Reproduce verbatim every line of text in the entries below, omitting the images.

------------------------------------------------

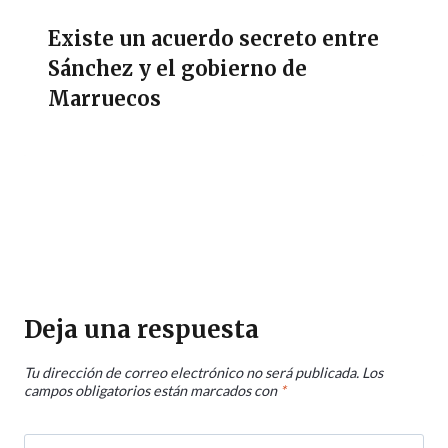
Existe un acuerdo secreto entre
Sánchez y el gobierno de
Marruecos
Deja una respuesta
Tu dirección de correo electrónico no será publicada.
Los
campos obligatorios están marcados con
*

------------------------------------------------

= Solution below =
Existe un acuerdo secreto entre
Sánchez y el gobierno de
Marruecos
Deja una respuesta
Tu dirección de correo electrónico no será publicada.
Los
campos obligatorios están marcados con
*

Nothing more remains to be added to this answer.